By RICHARD WOOD
New Zealand company Gen-i has beaten multinational EDS to a $40 million IT contract with NRMA Insurance NZ.
NRMA is a subsidiary of Australia's largest general insurer, Insurance Australia Group. It operates the State and Circle insurance brands in New Zealand.
The five-year contract covers the ownership, management and development of NRMA's entire IT infrastructure, servicing 1250 desktops. There is an option to continue for a further two years and another two after that.
Gen-i will lead a group of suppliers that includes Datacraft, Rentworks, Telecom and IBM. The tender process originally involved seven vendors and began in January.
Catherine Rusby, NRMA's general manager of strategy and technology, said Gen-i was chosen because it put together a good team, its proposal reduced costs, was extremely flexible, and there was a good culture fit between the two companies.
Gen-i and Rentworks will buy all the IT assets of NRMA at book value, then lease them back. Seventeen staff will transfer to Gen-i, with some remaining on site at NRMA in the transition process.
The IT operation is round-the-clock and includes 90 infrastructure and application servers, a network of 1250 desktop computers, two Citrix server farms, a national ATM and frame-relay network, and two high-security data centres.
A core part of the plan is a project to rationalise the storage and server infrastructure, refresh hardware and software, and beef up security.
Control of systems architecture and IT strategy will remain at NRMA but Gen-i will have leeway to make its own technology choices.
Rusby said NRMA was moving away from the "controlling approach" to IT. For example, the firm had always measured detailed areas such as network availability.
"Now all we care about is the percentage of availability of the core applications at the desktop.
"We are going to let them worry about defining how much availability that means for their network and so on. They can define and design their own solutions to get the outcomes they want."
Gen-i chief executive Garth Biggs said it was not useful for a customer to know a router had been down for three hours, but a disabled application was another matter.
"This is a more logical way of a business looking at its risk."
The contract also avoids the typical penalty clauses, which have been replaced by a service credit system.

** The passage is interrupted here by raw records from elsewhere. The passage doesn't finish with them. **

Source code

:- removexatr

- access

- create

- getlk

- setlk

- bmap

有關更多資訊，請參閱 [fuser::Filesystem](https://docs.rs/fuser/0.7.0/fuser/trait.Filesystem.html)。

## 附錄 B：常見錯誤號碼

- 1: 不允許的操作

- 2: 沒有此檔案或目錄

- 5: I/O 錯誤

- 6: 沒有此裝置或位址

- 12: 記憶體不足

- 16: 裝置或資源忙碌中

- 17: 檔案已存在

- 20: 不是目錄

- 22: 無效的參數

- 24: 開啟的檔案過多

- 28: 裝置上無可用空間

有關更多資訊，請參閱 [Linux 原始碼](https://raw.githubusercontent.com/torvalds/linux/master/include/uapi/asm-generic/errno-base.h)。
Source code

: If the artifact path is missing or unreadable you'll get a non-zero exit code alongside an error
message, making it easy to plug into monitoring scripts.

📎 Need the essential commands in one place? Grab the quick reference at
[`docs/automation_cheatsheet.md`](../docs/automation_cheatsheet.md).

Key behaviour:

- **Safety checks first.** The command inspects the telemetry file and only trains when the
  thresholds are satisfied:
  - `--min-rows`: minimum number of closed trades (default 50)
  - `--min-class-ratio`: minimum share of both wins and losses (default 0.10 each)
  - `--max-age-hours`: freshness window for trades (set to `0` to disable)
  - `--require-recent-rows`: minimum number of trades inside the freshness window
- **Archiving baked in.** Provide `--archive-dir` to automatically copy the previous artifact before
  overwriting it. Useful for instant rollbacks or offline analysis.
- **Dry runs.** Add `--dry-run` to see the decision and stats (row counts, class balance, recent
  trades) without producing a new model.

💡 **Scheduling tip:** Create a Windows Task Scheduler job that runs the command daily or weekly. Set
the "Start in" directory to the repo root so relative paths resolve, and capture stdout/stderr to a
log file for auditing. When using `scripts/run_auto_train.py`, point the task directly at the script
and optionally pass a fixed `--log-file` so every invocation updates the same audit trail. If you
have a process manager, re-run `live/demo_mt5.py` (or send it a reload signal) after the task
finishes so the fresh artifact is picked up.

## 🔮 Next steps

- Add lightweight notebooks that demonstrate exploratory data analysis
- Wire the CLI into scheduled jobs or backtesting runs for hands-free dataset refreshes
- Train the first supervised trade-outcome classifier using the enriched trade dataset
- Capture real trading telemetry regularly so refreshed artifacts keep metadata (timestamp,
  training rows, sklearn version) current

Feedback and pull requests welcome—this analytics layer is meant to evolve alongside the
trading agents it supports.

Rusby said if service level targets were not met one period then Gen-i could compensate by over-delivering in the next.
"Sometimes things happen. It gives me no joy to get financial remuneration if they screw up."

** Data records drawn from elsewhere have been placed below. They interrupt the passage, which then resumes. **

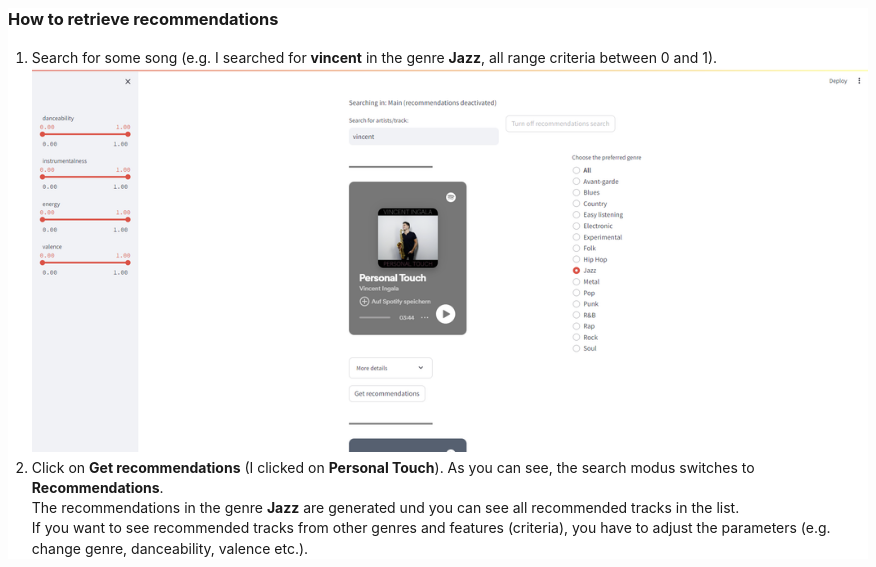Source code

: ### How to retrieve recommendations
1. Search for some song (e.g. I searched for **vincent** in the genre **Jazz**, all range criteria between 0 and 1).
![recommendation-1](img/app_demo_4.png)
2. Click on **Get recommendations** (I clicked on **Personal Touch**). As you can see, the search modus switches to **Recommendations**. <br/>
The recommendations in the genre **Jazz** are generated und you can see all recommended tracks in the list. <br/>
If you want to see recommended tracks from other genres and features (criteria), you have to adjust the parameters (e.g. change genre, danceability, valence etc.).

Biggs said the deal recognised the reality of IT and partnerships.
"If there is a problem it's 'Let's get on and get ahead', rather than get in a room and beat each other up."

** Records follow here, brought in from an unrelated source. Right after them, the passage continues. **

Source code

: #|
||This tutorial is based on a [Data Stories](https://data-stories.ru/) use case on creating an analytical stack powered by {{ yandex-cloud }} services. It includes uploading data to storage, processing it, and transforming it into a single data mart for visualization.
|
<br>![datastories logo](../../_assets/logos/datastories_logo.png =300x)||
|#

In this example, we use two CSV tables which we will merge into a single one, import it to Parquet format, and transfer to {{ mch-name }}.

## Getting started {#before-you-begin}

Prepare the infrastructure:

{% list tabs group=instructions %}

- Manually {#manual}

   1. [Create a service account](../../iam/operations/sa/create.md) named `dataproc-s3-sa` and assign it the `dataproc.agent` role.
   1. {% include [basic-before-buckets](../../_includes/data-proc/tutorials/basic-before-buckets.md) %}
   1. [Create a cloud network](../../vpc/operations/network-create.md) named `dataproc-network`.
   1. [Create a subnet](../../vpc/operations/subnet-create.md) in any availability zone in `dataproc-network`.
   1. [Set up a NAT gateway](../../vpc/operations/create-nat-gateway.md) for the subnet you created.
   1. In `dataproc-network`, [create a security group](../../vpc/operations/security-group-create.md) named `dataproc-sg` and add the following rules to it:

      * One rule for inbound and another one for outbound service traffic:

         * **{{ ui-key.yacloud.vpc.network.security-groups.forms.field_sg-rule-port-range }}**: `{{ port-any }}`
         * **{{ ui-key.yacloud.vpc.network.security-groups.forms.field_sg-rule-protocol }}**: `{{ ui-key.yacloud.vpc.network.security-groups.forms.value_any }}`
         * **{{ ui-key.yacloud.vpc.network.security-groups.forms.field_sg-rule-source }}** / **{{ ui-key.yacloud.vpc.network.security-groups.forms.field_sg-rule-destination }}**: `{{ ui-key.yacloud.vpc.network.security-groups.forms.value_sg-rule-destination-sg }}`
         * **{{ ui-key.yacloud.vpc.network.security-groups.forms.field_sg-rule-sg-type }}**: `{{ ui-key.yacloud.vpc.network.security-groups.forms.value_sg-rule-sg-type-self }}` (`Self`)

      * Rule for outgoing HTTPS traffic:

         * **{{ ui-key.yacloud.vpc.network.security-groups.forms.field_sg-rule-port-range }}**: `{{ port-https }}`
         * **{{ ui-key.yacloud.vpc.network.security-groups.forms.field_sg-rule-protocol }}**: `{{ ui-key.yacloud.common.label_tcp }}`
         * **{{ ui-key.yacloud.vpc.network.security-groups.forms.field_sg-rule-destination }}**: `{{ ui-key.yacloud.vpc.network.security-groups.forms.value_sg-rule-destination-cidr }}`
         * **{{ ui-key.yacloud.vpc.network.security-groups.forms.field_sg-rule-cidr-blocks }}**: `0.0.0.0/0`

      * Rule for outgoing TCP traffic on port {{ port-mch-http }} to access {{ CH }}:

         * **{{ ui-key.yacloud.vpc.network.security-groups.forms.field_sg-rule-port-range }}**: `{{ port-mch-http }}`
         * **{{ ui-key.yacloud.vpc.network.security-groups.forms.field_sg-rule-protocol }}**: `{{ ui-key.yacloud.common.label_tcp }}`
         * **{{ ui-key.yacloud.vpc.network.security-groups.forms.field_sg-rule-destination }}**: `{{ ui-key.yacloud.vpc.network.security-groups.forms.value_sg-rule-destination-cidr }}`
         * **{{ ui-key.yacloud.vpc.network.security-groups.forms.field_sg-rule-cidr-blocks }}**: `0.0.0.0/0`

Another part of the deal is an Innovation Council that will evaluate initiatives as possible profit- or benefit-sharing schemes.
Rusby said Gen-i would use its expertise in identifying and implementing new technology, while NRMA would see how it could apply that to business.
Gen-i's other customers include Air New Zealand, MAF and Ravensdown Fertiliser.
NRMA New Zealand will change its name to IAG New Zealand next month.